Two fourth-year students at the UA College of Medicine – Phoenix also are experimenting with Google Glass. To read and watch a video about their experience, check out the UANews story "UA Medical Students Work With Google Glass."
Dr. Jordan Smith and Dr. Jason Wild of the University of Arizona Department of Orthopaedic Surgery were selected to be part of the Google Glass Explorer Program and have been using the technology on select patients since receiving the glasses in December.
Google awarded 10,000 applicants a pair of hands-free, wearable computers as part of its product beta testing. As members of an academic medical center, Smith and Wild thought this opportunity a natural fit for collecting data for research as well as helping educate the next generation of surgeons.
"By just winking, the glass captures an image of whatever you're looking at during surgery," Wild said. "We've tried using other kinds of cameras, but they require touch control which can be a contamination risk. Glass allows us to capture angles otherwise impossible, to help educate our residents."

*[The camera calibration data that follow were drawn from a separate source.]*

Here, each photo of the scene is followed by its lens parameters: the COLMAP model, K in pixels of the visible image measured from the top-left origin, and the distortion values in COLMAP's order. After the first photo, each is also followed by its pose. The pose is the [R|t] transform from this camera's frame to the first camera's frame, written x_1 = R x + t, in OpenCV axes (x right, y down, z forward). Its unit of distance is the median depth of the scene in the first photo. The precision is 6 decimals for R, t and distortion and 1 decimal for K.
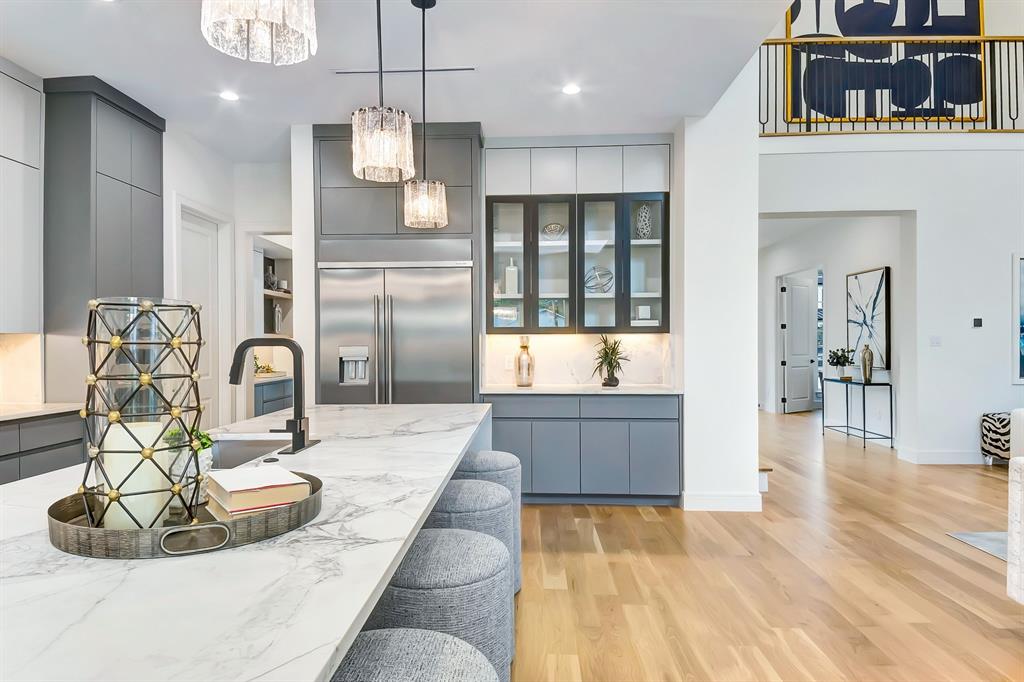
lens RADIAL K [[641.2, 0, 502.2], [0, 641.2, 343.6], [0, 0, 1]] dist [0.025034, -0.022945]
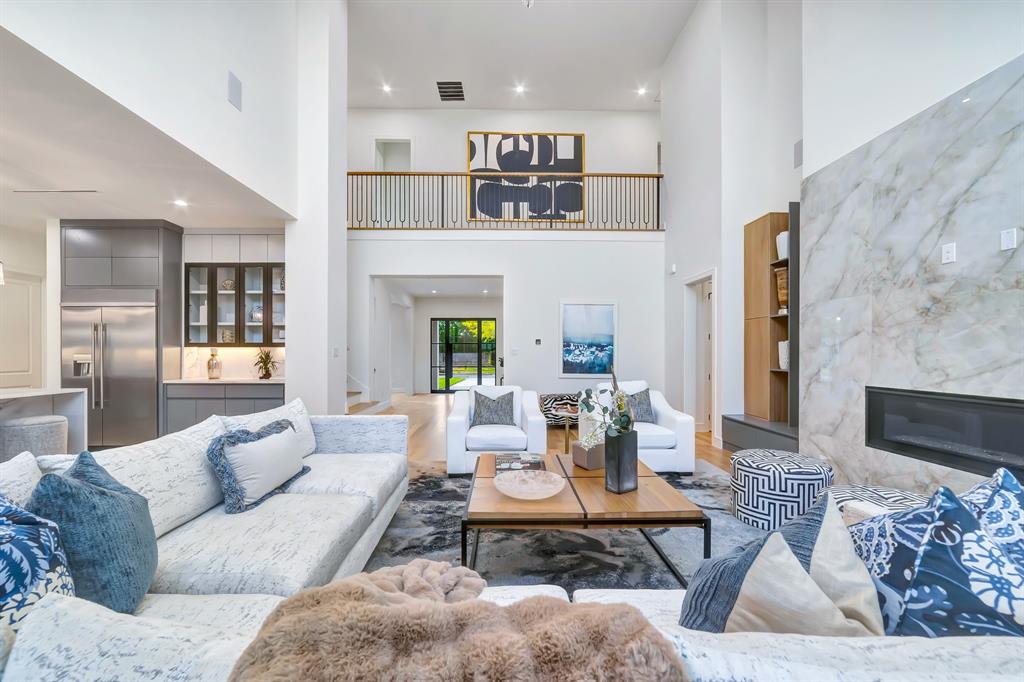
lens RADIAL K [[419.8, 0, 513.8], [0, 419.8, 353.1], [0, 0, 1]] dist [-0.002409, 0.001952]
pose [[0.998265, 0.000581, 0.058875, 0.754038], [-0.000036, 0.999957, -0.009259, 0.010561], [-0.058878, 0.009241, 0.998222, -0.121534]]
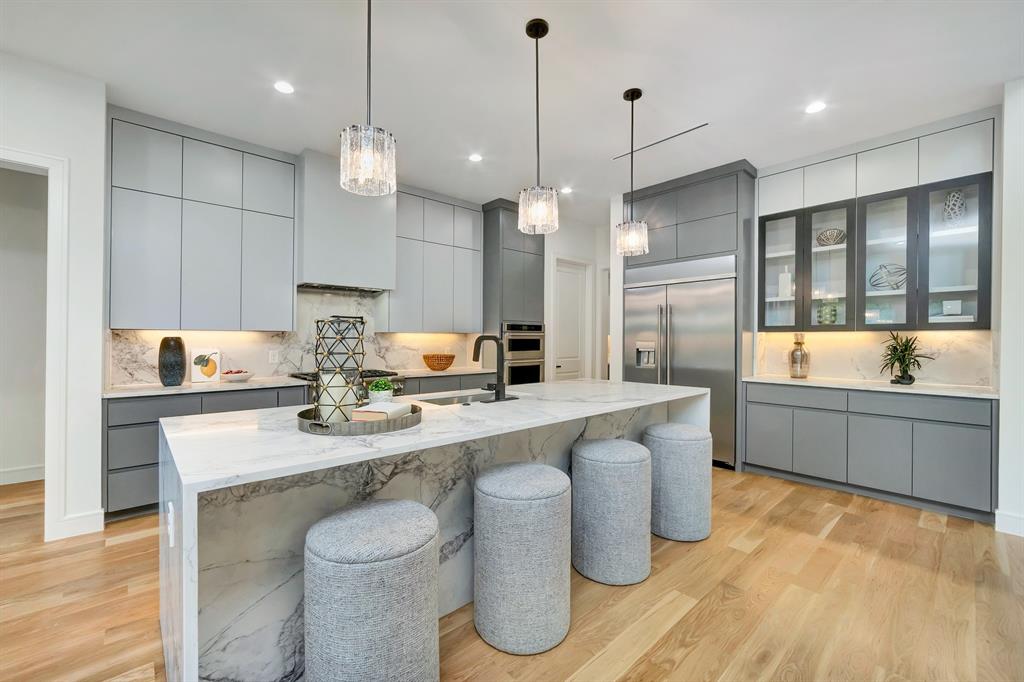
lens RADIAL K [[427.4, 0, 493.7], [0, 427.4, 339.5], [0, 0, 1]] dist [0.000935, 0.001127]
pose [[0.694931, 0.006259, -0.719049, 0.207251], [-0.006201, 0.999977, 0.002711, -0.000056], [0.719050, 0.002575, 0.694954, 0.087561]]
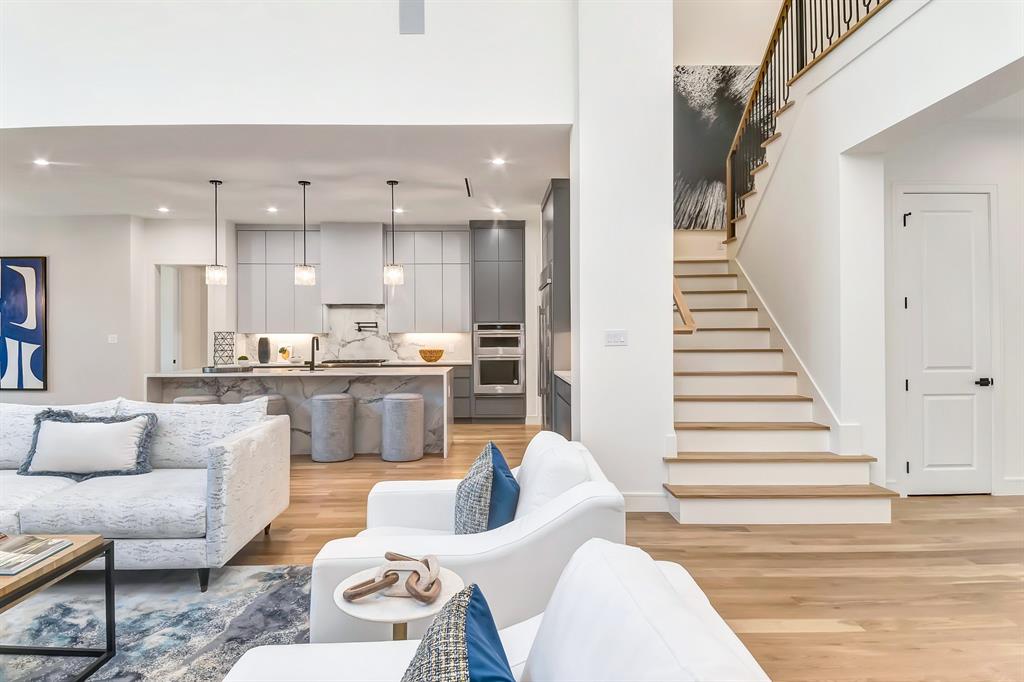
lens RADIAL K [[641.2, 0, 515.5], [0, 641.2, 336.9], [0, 0, 1]] dist [0.025034, -0.022945]
pose [[0.053983, 0.002358, -0.998539, 1.296329], [0.003033, 0.999992, 0.002525, -0.003025], [0.998537, -0.003165, 0.053975, 0.811406]]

Not every orthopedic surgical case necessitates use of the Google Glass. To date, the surgeons have used the glasses during 25 cases – generally the more complex cases.
"The benefit is being able to take a picture of something either rare or hard to describe to residents," Wild said.
It also obviates the need for surgeons to look away from the surgical field at X-rays, as surgeons can simply take a picture of the X-rays with the Google Glass, and have that image superimposed in their direct line of sight. As the technology moves past the explorer phase and further software is developed, surgeons will be able to collaborate or broadcast what they are seeing in the operating room to colleagues, and give students a real-time look at surgical procedures.
Almost complete is the setup of a secure, Wi-Fi network dedicated to the Google Glass at The University of Arizona Medical Center, so surgeons in the operating room can live-stream procedures to colleagues or medical students on the secure network.
"Right now, this is primarily for educational purposes," Wild said. "But we're proud and excited to integrate this cutting-edge technology into daily use."
The team also was recently awarded a grant through the Arizona Telemedicine Program to begin using the Google Glass to obtain surgeon-perspective video of orthopedic surgical procedures for use in instructional videos and training presentations.
The orthopedic surgery department is the first to use the technology routinely at UAMC. Students at UA College of Medicine – Phoenix are using Google Glass to look at how the technology may be helpful for first responders to communicate with trauma physicians, and surgeons with the Southern Arizona Limb Salvage Alliance as well as the trauma center also are trying out the technology.